FAA Initiative Promises Greater Efficiency, Lower Emissions at HJIA

Air Traffic Controllers at Atlanta’s airport guide incoming aircraft.

Watching a computer screen just above  a panoramic window of Hartsfield-Jackson International Airport,  air traffic controllers direct planes as they come in to land.

To get to the runways, controllers instruct planes to descend a little, level off, then descending a little more.

Acting Federal Aviation Administration Administrator  Michael Huerta likens it to someone walking down a set of stairs.

“It’s the aviation equivalent of stop-and-go driving along the highway,” he says.   In other words, slow and inefficient.

But Huerta says something called  “optimized profile descent” promises to change that.

The new method, now in place for some flights coming into ATL, allows planes to idle their engines and glide down one smooth slope until they reach the airport.

It’s “more like sliding down the banister,” Huerta explains.
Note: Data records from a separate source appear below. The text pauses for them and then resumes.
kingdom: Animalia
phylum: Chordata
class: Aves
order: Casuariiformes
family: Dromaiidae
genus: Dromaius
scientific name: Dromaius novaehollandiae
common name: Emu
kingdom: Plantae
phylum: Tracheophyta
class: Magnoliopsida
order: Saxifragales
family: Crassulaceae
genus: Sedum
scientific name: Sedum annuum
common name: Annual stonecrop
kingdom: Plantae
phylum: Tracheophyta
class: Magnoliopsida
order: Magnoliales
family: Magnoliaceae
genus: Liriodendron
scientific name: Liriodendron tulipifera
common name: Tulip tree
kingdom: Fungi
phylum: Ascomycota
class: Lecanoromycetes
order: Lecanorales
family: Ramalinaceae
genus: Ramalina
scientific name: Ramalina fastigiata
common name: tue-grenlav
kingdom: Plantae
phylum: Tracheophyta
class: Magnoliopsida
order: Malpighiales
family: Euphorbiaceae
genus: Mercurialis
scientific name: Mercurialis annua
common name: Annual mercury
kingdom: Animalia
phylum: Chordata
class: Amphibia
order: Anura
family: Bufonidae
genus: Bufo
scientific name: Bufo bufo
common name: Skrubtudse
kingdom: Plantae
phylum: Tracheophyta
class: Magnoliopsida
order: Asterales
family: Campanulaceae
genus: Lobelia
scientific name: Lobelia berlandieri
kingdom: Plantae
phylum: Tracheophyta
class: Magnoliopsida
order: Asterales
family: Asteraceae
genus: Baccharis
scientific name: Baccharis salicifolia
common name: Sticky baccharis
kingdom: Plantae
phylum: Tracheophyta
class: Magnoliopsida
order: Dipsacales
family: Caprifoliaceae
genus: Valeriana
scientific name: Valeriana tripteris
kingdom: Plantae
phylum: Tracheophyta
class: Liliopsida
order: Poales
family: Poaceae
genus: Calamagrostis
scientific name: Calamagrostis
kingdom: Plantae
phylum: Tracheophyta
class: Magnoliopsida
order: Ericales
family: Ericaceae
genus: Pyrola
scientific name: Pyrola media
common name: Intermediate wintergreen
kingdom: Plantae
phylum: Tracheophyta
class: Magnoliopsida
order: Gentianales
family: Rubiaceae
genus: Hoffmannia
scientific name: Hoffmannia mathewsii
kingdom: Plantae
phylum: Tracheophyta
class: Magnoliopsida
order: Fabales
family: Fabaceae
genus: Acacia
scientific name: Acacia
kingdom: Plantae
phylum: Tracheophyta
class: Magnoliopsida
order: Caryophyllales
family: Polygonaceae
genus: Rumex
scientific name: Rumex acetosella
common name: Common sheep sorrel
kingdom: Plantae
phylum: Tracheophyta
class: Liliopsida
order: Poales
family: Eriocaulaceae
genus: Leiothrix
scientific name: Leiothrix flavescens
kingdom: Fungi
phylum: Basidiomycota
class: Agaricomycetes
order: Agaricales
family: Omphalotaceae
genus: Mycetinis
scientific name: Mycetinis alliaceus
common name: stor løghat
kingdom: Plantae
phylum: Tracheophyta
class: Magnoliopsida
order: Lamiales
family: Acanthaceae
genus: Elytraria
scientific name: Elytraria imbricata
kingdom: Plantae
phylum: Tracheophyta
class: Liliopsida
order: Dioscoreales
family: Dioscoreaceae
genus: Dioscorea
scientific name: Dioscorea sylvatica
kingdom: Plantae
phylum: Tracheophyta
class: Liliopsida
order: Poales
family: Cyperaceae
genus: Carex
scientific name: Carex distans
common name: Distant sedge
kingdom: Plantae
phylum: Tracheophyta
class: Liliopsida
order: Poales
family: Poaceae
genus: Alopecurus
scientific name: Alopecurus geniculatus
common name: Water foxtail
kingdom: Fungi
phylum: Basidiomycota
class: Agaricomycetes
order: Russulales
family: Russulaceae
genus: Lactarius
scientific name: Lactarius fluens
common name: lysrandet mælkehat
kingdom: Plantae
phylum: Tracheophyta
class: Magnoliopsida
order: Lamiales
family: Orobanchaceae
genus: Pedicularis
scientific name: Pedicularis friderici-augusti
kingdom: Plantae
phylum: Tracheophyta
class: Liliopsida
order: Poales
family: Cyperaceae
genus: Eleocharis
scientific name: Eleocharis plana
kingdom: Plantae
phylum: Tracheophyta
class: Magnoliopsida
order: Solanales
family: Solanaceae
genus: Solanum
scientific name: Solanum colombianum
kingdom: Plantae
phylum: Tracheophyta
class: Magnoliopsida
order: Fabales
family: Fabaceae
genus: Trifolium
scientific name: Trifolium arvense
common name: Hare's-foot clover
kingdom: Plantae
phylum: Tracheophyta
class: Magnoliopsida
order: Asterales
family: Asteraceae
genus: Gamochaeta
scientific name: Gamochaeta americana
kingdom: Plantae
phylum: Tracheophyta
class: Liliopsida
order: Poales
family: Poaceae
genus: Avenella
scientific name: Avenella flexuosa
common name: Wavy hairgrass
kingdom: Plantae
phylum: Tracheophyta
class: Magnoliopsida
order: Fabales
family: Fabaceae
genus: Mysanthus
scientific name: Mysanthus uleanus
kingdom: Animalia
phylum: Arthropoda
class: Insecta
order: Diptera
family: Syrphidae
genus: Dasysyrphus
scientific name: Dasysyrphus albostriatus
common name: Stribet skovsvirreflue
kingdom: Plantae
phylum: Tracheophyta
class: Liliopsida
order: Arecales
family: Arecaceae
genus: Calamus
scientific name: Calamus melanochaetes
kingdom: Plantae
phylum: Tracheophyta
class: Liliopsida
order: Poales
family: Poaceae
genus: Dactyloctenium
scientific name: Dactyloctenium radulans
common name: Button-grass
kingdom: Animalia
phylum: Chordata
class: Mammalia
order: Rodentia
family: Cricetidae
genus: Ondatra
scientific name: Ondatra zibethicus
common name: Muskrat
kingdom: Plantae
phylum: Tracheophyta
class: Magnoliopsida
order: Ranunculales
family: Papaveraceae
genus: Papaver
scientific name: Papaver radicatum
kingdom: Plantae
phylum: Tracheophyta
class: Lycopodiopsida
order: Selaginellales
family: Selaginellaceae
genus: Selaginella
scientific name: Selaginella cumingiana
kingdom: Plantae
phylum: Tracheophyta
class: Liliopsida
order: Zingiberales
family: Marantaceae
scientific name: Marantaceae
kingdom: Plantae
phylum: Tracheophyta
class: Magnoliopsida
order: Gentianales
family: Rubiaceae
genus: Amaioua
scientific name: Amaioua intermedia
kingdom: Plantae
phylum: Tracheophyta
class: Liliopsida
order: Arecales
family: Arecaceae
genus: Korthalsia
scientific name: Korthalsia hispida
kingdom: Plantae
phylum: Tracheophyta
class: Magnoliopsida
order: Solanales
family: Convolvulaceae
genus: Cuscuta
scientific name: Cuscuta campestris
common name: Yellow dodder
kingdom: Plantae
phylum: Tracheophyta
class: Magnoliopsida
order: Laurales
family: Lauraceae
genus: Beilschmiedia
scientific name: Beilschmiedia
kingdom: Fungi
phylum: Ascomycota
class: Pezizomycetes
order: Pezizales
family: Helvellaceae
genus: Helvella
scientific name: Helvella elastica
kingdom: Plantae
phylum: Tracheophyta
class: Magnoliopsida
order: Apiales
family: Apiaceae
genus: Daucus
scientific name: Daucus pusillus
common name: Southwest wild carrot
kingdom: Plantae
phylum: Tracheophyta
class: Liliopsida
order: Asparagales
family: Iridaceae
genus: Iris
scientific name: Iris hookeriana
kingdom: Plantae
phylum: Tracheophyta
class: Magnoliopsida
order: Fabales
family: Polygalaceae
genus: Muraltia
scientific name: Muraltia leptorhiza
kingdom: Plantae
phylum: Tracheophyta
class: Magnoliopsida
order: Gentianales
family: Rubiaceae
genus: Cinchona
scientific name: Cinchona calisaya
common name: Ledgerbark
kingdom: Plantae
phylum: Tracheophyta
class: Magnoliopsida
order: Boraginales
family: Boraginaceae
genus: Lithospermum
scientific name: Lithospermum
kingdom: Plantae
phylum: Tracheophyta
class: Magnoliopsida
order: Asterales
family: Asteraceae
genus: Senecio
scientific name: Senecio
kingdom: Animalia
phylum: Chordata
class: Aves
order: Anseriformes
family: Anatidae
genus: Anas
The FAA says the new approach method will save airlines flying into Atlanta about 2.9-million gallons of fuel a year — something Delta Air Lines says is significant.

It’s all part of the FAA’s “NextGen” long-term transition from a radar-based air traffic system to GPS satellite navigation.

Charlotte Douglass International Airport will also implement the change, with dozens more airports scheduled to come online in the next few years.